VATILEAKS

Did The Pope Resign Because Gay Priests In The Vatican Were Being Blackmailed?

pope benedictPope Benedict XVI may have announced his retirement after a ring of gay priests was discovered in the Vatican, according to the Italian newspaper La Repubblica.

It all started last May when the Pope’s butler, Paolo Gabriele, was arrested for leaking almost 300 pages of papal correspondence that suggested there was trouble in Catholic Paradise—including a faction of priests “united by sexual orientation,” some of whom were being blackmailed.

A commission headed by Cardinal Julián Herranz of Spain was formed to investigate the “Vikileaks” scandal, but its report has not been made public. But according to La Repubblica, a Vatican insider says the report details “the non-observance of the sixth and seventh commandments” (i.e. “Thou Shall Not Steal” and “Thou Shall Not Commit Adultery”).

Even the locations of clandestine trysts were supposedly included in the report. The Guardian reports:

La Repubblica said the cardinals’ report identified a series of meeting places in and around Rome. They included a villa outside the Italian capital, a sauna in a Rome suburb, a beauty parlor in the center, and a former university residence that was in use by a provincial Italian archbishop.

This is hardly the first time rumors of a pink posse in the Vatican have circulated: In 2007 a senior official was suspended after getting caught hitting on a young man.  In 2010, a Vatican chorister was dismissed for hiring gay priestshustlers—the same year Panorama magazine’s hidden cameras captured priests wearing drag and having sex in bathhouses.

And just last week conspiracy theorists claimed Benedict was resigning because he was about to face criminal charges for protecting child-molester priests.

If this cabal of closeted clerics is real, we’re not sure how Pope Benedict falling on his miter would squelch the scandal. But we don’t pretend to understand the machinations of the Holy See.

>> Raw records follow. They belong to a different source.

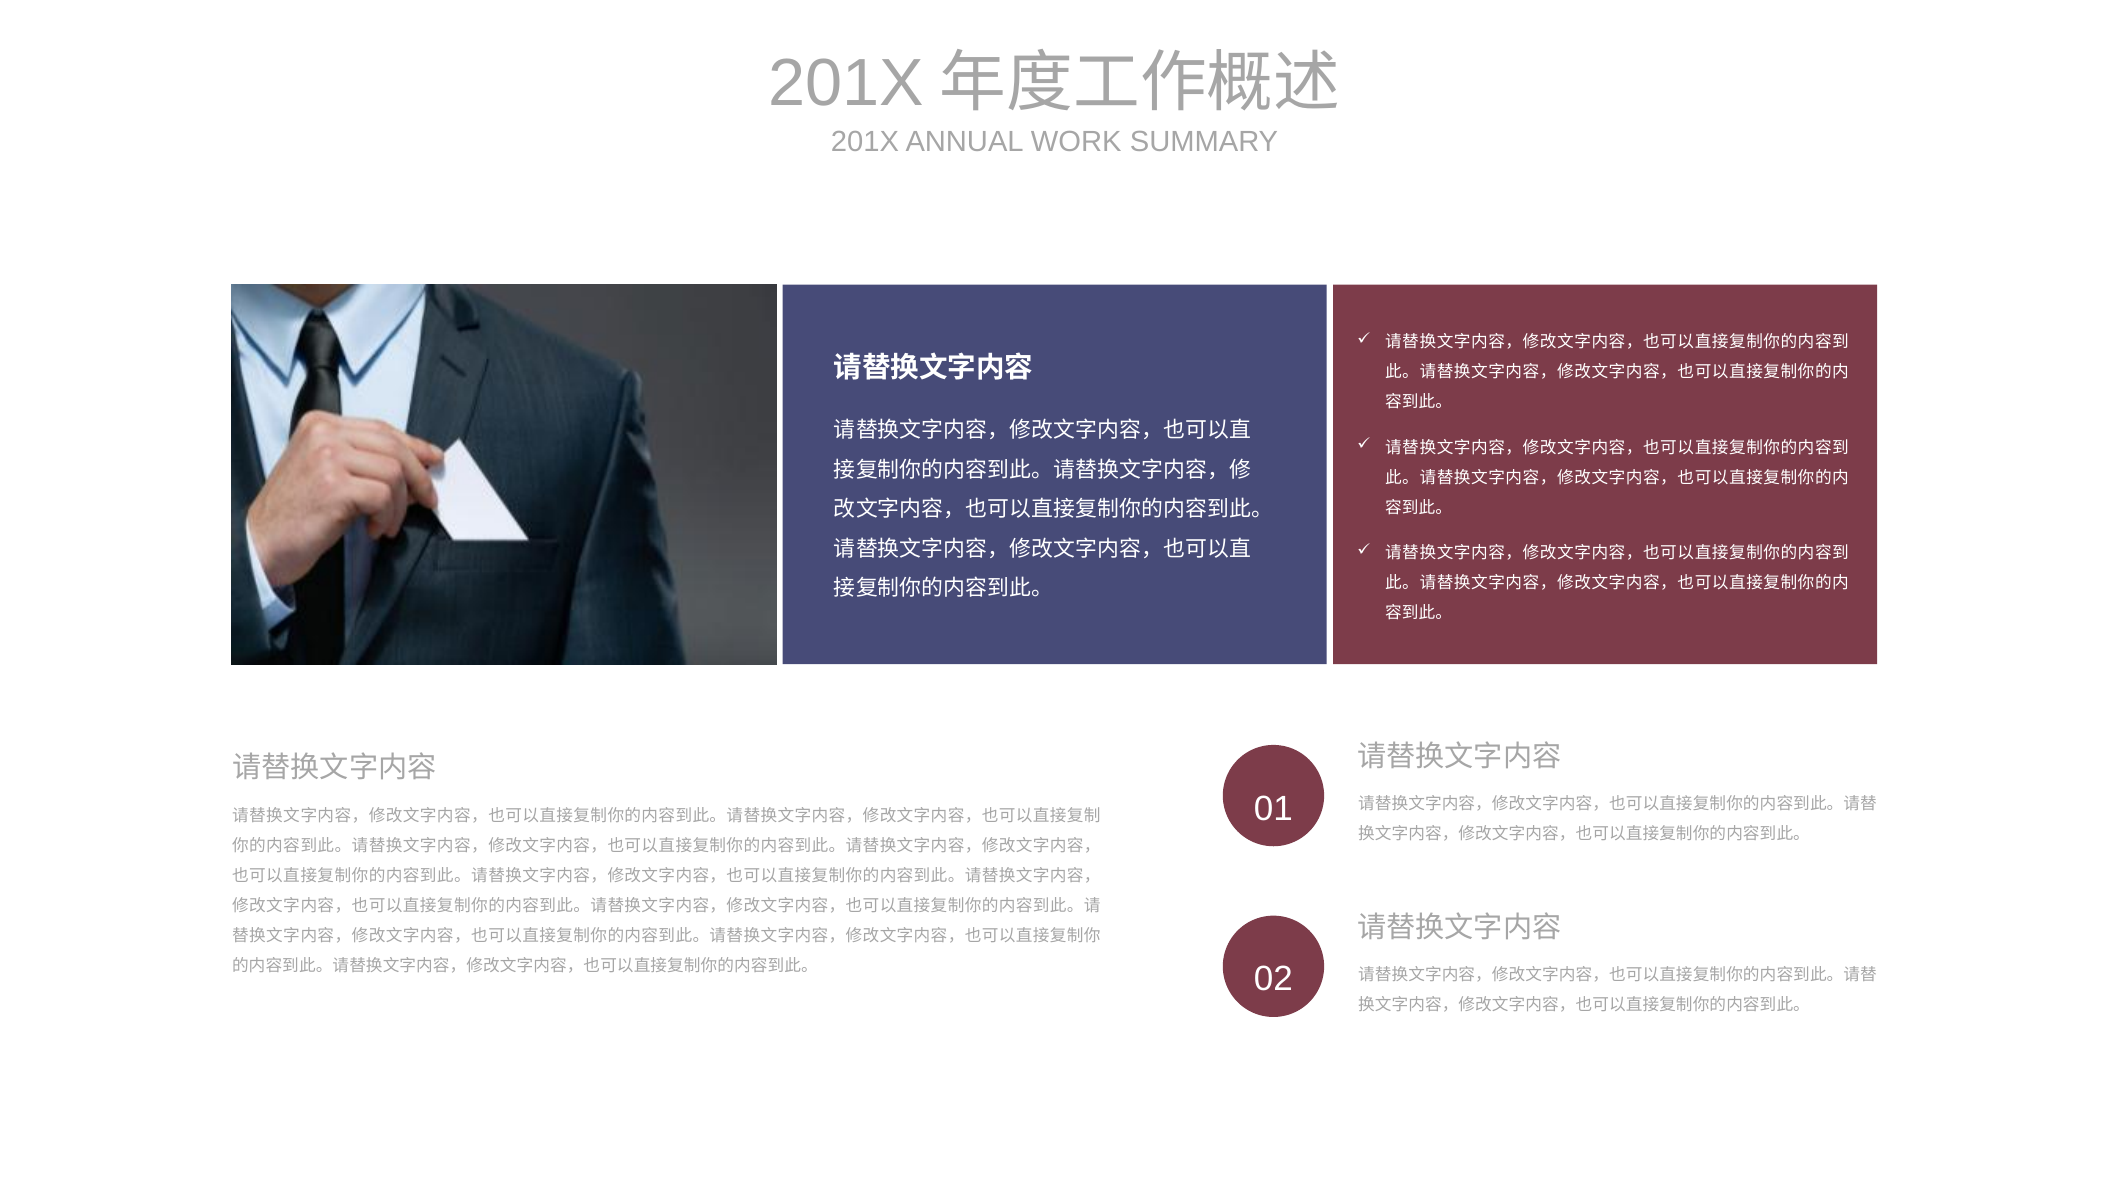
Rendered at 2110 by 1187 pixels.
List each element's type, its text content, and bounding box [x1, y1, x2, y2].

text_box 请替换文字内容，修改文字内容，也可以直接复制你的内容到此。请替换文字内容，修改文字内容，也可以直接复制你的内容到此。请替换文字内容，修改文字内容，也可以直接复制你的内容到此。请替换文字内容，修改文字内容，也可以直接复制你的内容到此。请替换文字内容，修改文字内容，也可以直接复制你的内容到此。请替换文字内容，修改文字内容，也可以直接复制你的内容到此。请替换文字内容，修改文字内容，也可以直接复制你的内容到此。请替换文字内容，修改文字内容，也可以直接复制你的内容到此。请替换文字内容，修改文字内容，也可以直接复制你的内容到此。请替换文字内容，修改文字内容，也可以直接复制你的内容到此。 [232, 795, 1102, 975]
text_box [782, 284, 1328, 665]
text_box [1332, 284, 1878, 665]
text_box 请替换文字内容，修改文字内容，也可以直接复制你的内容到此。请替换文字内容，修改文字内容，也可以直接复制你的内容到此。 [1358, 783, 1878, 844]
text_box 请替换文字内容，修改文字内容，也可以直接复制你的内容到此。请替换文字内容，修改文字内容，也可以直接复制你的内容到此。 请替换文字内容，修改文字内容，也可以直接复制你的内容到此。请替换文字内容，修改文字内容，也可以直接复制你的内容到此。 请替换文字内容，修改文字内容，也可以直接复制你的内容到此。请替换文字内容，修改文字内容，也可以直接复制你的内容到此。 [1357, 321, 1850, 623]
text_box 请替换文字内容 [833, 349, 1274, 384]
text_box 201X年度工作概述 [730, 38, 1379, 119]
text_box 201X ANNUAL WORK SUMMARY [824, 122, 1285, 158]
picture [231, 284, 777, 665]
text_box 请替换文字内容 [1357, 907, 1762, 943]
text_box 02 [1221, 914, 1326, 1019]
text_box 01 [1221, 743, 1326, 848]
text_box 请替换文字内容，修改文字内容，也可以直接复制你的内容到此。请替换文字内容，修改文字内容，也可以直接复制你的内容到此。 [1358, 953, 1878, 1014]
text_box 请替换文字内容 [232, 730, 1007, 784]
text_box 请替换文字内容，修改文字内容，也可以直接复制你的内容到此。请替换文字内容，修改文字内容，也可以直接复制你的内容到此。请替换文字内容，修改文字内容，也可以直接复制你的内容到此。 [833, 402, 1274, 601]
text_box 请替换文字内容 [1357, 737, 1762, 773]
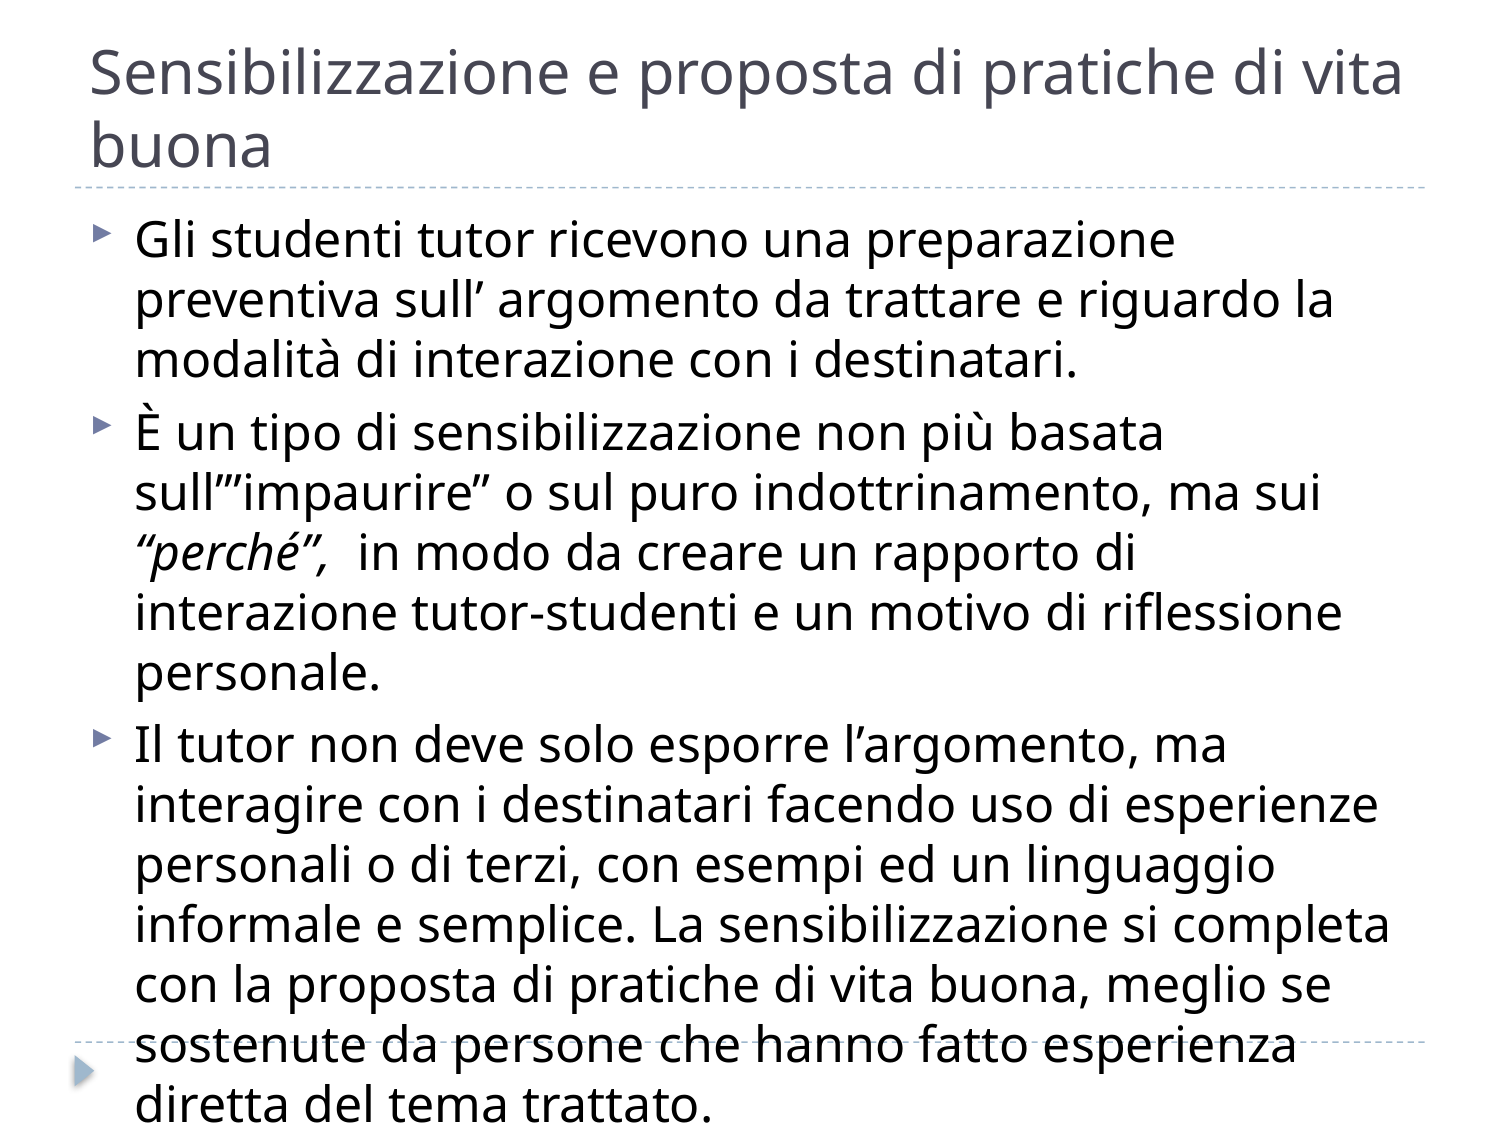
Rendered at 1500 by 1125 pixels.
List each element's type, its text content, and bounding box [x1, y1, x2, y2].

title Sensibilizzazione e proposta di pratiche di vita buona [75, 24, 1425, 188]
list Gli studenti tutor ricevono una preparazione preventiva sull’ argomento da trattare e riguardo la modalità di interazione con i destinatari. È un tipo di sensibilizzazione non più basata sull’”impaurire” o sul puro indottrinamento, ma sui “perché”, in modo da creare un rapporto di interazione tutor-studenti e un motivo di riflessione personale. Il tutor non deve solo esporre l’argomento, ma interagire con i destinatari facendo uso di esperienze personali o di terzi, con esempi ed un linguaggio informale e semplice. La sensibilizzazione si completa con la proposta di pratiche di vita buona, meglio se sostenute da persone che hanno fatto esperienza diretta del tema trattato. [75, 200, 1425, 1010]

In a radio address on Saturday, Vatican spokesman Father Federico Lombardi said he wouldn’t comment on the allegations, but said they had created  “a tension that is the opposite of what the Pope and the church want.”

Um, duh.

There is no lack of those who seek to profit from the moment of surprise and disorientation of the spiritually naive to sow confusion and to discredit the Church and its governance, making recourse to old tools, such as gossip, misinformation and sometimes slander, or exercising unacceptable pressures to condition the exercise of the voting duty on the part of one or another member of the College of Cardinals, who they consider to be objectionable for one reason or another.

In the majority of cases, those who present themselves as judges, making heavy moral judgments, do not, in truth, have any authority to do so. Those who consider money, sex and power before all else and are used to reading diverse realities from these perspectives, are unable to see anything else, even in the Church, because they are unable to gaze toward the heights or descend to the depths in order to grasp the spiritual dimensions and reasons of existence. This results in a description of the Church and of many of its members that is profoundly unjust.

So basically shame on everyone for suggesting the Church has done a slew of terrible things—even if it did them.